-- Task goal --
The records are to be repeated exactly, and any images in them are to be dropped.

-- Information given --
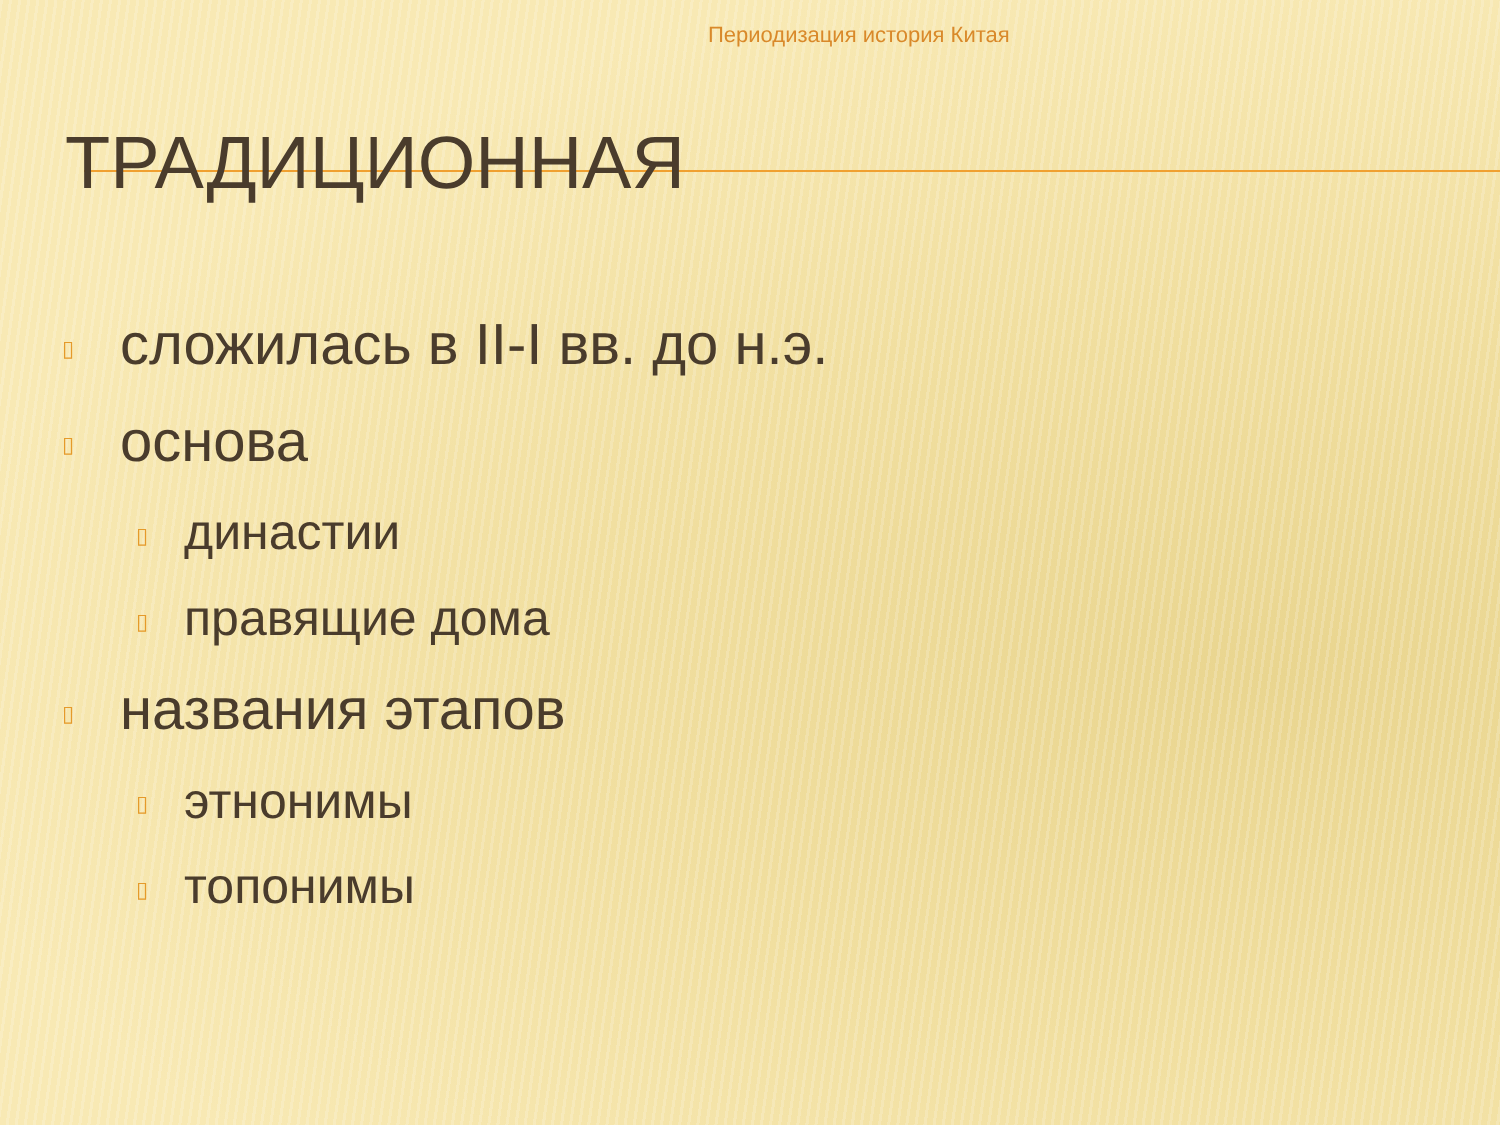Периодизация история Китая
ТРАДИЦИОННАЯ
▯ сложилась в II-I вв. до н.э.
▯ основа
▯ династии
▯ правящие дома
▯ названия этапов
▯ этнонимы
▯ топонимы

-- Task response --
Периодизация история Китая
ТРАДИЦИОННАЯ
▯ сложилась в II-I вв. до н.э.
▯ основа
▯ династии
▯ правящие дома
▯ названия этапов
▯ этнонимы
▯ топонимы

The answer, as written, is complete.